Les quotidiens patinent

    Les nouvelles formules se succèdent et se ressemblent dans la presse quotidienne. Dans les choix effectués comme dans les résultats décevants. "Le Figaro" puis "Le Monde" ont lancé, respectivement début octobre et novembre, des versions modernisées de leur titre dont la convergence a frappé plus d'un lecteur. Dans les deux cas, les changements ont infiniment plus porté sur la forme que sur le fond. Ces quotidiens n'ont pas élargi leur prisme idéologique. Ils offrent surtout une maquette plus aérée et un traitement renforcé des thématiques relatives au mode de vie.

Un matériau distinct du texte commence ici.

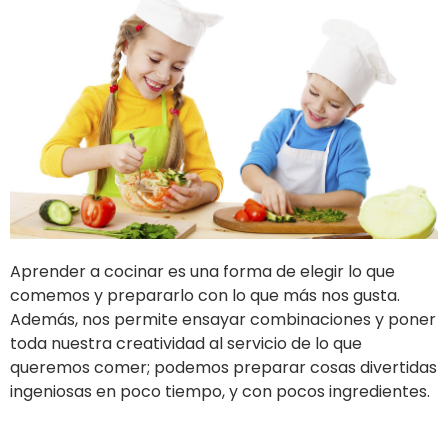
Aprender a cocinar es una forma de elegir lo que
comemos y prepararlo con lo que más nos gusta.
Además, nos permite ensayar combinaciones y poner
toda nuestra creatividad al servicio de lo que
queremos comer; podemos preparar cosas divertidas
ingeniosas en poco tiempo, y con pocos ingredientes.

     Les lecteurs n'ont pas été conquis. En octobre 2005, "Le Figaro" n'a vu ses ventes au numéro augmenter que de 4,9% par rapport à octobre 2004 malgré un investissement publicitaire de 5 millions d'euros. Le bilan n'est guère plus encourageant pour "Le Monde". Ses ventes au numéro ont enregistré une hausse de 7,3%  en novembre 2005 par rapport à novembre 2004. La comparaison doit toutefois être relativisée par l'actualité très porteuse des émeutes urbaines du mois dernier. Le bimensuel "Presse News" a d'ailleurs relevé une nette retombée des ventes en fin de mois. Eric Fottorino, le très fier concepteur de cette nouvelle formule, s'en satisfait-il ? Dans une longue interview au "Nouvel Economiste" (reproduite sur le site Libé Lutte), il célébrait fin novembre le passage "de la culture de l'exhaustivité à celle de la sélectivité" et affirmait que le but était que "Le Monde" "impose son regard sur les choses". Une conception étrange à l'heure de l'internet.